### ACTIVITY
Copy the text of every record below word for word, keeping each line as it appears.
========
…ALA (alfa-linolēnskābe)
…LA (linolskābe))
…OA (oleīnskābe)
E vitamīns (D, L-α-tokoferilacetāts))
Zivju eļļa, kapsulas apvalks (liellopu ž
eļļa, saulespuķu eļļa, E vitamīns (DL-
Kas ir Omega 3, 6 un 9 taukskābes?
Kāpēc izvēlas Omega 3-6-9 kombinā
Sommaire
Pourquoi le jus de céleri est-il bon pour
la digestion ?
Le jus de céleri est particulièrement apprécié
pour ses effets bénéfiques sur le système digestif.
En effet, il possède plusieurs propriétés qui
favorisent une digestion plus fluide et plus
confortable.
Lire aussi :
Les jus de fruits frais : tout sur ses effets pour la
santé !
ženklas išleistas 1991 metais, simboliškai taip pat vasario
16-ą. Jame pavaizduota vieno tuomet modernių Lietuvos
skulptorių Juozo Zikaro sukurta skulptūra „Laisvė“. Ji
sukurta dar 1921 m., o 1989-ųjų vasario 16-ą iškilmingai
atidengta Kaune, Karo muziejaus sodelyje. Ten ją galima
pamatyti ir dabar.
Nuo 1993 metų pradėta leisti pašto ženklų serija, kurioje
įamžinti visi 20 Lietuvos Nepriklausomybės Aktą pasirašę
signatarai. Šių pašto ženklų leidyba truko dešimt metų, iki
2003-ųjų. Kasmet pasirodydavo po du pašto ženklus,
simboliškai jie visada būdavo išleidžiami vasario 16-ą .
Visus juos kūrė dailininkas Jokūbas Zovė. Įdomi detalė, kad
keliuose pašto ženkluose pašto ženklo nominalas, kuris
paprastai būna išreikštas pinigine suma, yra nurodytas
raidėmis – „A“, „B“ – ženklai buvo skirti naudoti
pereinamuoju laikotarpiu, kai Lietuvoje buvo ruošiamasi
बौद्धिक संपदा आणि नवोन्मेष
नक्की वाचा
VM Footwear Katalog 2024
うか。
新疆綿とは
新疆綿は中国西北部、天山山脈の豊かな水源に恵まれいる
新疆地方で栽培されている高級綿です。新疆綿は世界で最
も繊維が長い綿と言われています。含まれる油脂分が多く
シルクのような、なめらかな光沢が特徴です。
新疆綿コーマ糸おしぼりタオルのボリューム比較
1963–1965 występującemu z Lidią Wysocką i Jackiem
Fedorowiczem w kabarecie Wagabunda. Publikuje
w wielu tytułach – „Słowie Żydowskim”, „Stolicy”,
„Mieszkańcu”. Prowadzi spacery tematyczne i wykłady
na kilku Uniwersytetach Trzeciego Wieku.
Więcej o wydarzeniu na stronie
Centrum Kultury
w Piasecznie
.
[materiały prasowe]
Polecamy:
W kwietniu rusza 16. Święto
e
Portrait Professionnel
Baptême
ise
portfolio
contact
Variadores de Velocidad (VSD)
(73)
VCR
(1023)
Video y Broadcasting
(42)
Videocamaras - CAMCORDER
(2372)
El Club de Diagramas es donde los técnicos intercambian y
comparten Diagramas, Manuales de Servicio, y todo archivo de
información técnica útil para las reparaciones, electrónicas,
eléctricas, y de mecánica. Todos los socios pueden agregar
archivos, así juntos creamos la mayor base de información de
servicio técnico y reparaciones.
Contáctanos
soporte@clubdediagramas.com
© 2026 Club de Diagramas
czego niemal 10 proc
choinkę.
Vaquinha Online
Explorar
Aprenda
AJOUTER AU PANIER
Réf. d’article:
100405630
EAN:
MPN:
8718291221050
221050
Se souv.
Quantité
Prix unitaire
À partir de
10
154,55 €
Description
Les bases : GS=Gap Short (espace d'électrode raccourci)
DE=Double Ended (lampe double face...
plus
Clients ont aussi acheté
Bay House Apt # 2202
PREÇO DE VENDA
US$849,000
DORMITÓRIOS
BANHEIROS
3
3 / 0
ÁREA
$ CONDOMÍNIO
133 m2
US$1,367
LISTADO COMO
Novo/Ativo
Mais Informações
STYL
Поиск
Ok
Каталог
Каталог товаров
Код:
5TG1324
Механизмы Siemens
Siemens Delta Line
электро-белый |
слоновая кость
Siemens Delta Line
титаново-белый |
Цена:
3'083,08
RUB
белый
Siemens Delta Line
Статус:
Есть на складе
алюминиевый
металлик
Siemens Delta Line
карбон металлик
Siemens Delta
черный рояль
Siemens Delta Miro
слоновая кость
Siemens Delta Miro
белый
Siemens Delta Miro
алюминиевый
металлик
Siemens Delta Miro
========
### RESPONSE BOX
…ALA (alfa-linolēnskābe)
…LA (linolskābe))
…OA (oleīnskābe)
E vitamīns (D, L-α-tokoferilacetāts))
Zivju eļļa, kapsulas apvalks (liellopu ž
eļļa, saulespuķu eļļa, E vitamīns (DL-
Kas ir Omega 3, 6 un 9 taukskābes?
Kāpēc izvēlas Omega 3-6-9 kombinā
Sommaire
Pourquoi le jus de céleri est-il bon pour
la digestion ?
Le jus de céleri est particulièrement apprécié
pour ses effets bénéfiques sur le système digestif.
En effet, il possède plusieurs propriétés qui
favorisent une digestion plus fluide et plus
confortable.
Lire aussi :
Les jus de fruits frais : tout sur ses effets pour la
santé !
ženklas išleistas 1991 metais, simboliškai taip pat vasario
16-ą. Jame pavaizduota vieno tuomet modernių Lietuvos
skulptorių Juozo Zikaro sukurta skulptūra „Laisvė“. Ji
sukurta dar 1921 m., o 1989-ųjų vasario 16-ą iškilmingai
atidengta Kaune, Karo muziejaus sodelyje. Ten ją galima
pamatyti ir dabar.
Nuo 1993 metų pradėta leisti pašto ženklų serija, kurioje
įamžinti visi 20 Lietuvos Nepriklausomybės Aktą pasirašę
signatarai. Šių pašto ženklų leidyba truko dešimt metų, iki
2003-ųjų. Kasmet pasirodydavo po du pašto ženklus,
simboliškai jie visada būdavo išleidžiami vasario 16-ą .
Visus juos kūrė dailininkas Jokūbas Zovė. Įdomi detalė, kad
keliuose pašto ženkluose pašto ženklo nominalas, kuris
paprastai būna išreikštas pinigine suma, yra nurodytas
raidėmis – „A“, „B“ – ženklai buvo skirti naudoti
pereinamuoju laikotarpiu, kai Lietuvoje buvo ruošiamasi
बौद्धिक संपदा आणि नवोन्मेष
नक्की वाचा
VM Footwear Katalog 2024
うか。
新疆綿とは
新疆綿は中国西北部、天山山脈の豊かな水源に恵まれいる
新疆地方で栽培されている高級綿です。新疆綿は世界で最
も繊維が長い綿と言われています。含まれる油脂分が多く
シルクのような、なめらかな光沢が特徴です。
新疆綿コーマ糸おしぼりタオルのボリューム比較
1963–1965 występującemu z Lidią Wysocką i Jackiem
Fedorowiczem w kabarecie Wagabunda. Publikuje
w wielu tytułach – „Słowie Żydowskim”, „Stolicy”,
„Mieszkańcu”. Prowadzi spacery tematyczne i wykłady
na kilku Uniwersytetach Trzeciego Wieku.
Więcej o wydarzeniu na stronie
Centrum Kultury
w Piasecznie
.
[materiały prasowe]
Polecamy:
W kwietniu rusza 16. Święto
e
Portrait Professionnel
Baptême
ise
portfolio
contact
Variadores de Velocidad (VSD)
(73)
VCR
(1023)
Video y Broadcasting
(42)
Videocamaras - CAMCORDER
(2372)
El Club de Diagramas es donde los técnicos intercambian y
comparten Diagramas, Manuales de Servicio, y todo archivo de
información técnica útil para las reparaciones, electrónicas,
eléctricas, y de mecánica. Todos los socios pueden agregar
archivos, así juntos creamos la mayor base de información de
servicio técnico y reparaciones.
Contáctanos
soporte@clubdediagramas.com
© 2026 Club de Diagramas
czego niemal 10 proc
choinkę.
Vaquinha Online
Explorar
Aprenda
AJOUTER AU PANIER
Réf. d’article:
100405630
EAN:
MPN:
8718291221050
221050
Se souv.
Quantité
Prix unitaire
À partir de
10
154,55 €
Description
Les bases : GS=Gap Short (espace d'électrode raccourci)
DE=Double Ended (lampe double face...
plus
Clients ont aussi acheté
Bay House Apt # 2202
PREÇO DE VENDA
US$849,000
DORMITÓRIOS
BANHEIROS
3
3 / 0
ÁREA
$ CONDOMÍNIO
133 m2
US$1,367
LISTADO COMO
Novo/Ativo
Mais Informações
STYL
Поиск
Ok
Каталог
Каталог товаров
Код:
5TG1324
Механизмы Siemens
Siemens Delta Line
электро-белый |
слоновая кость
Siemens Delta Line
титаново-белый |
Цена:
3'083,08
RUB
белый
Siemens Delta Line
Статус:
Есть на складе
алюминиевый
металлик
Siemens Delta Line
карбон металлик
Siemens Delta
черный рояль
Siemens Delta Miro
слоновая кость
Siemens Delta Miro
белый
Siemens Delta Miro
алюминиевый
металлик
Siemens Delta Miro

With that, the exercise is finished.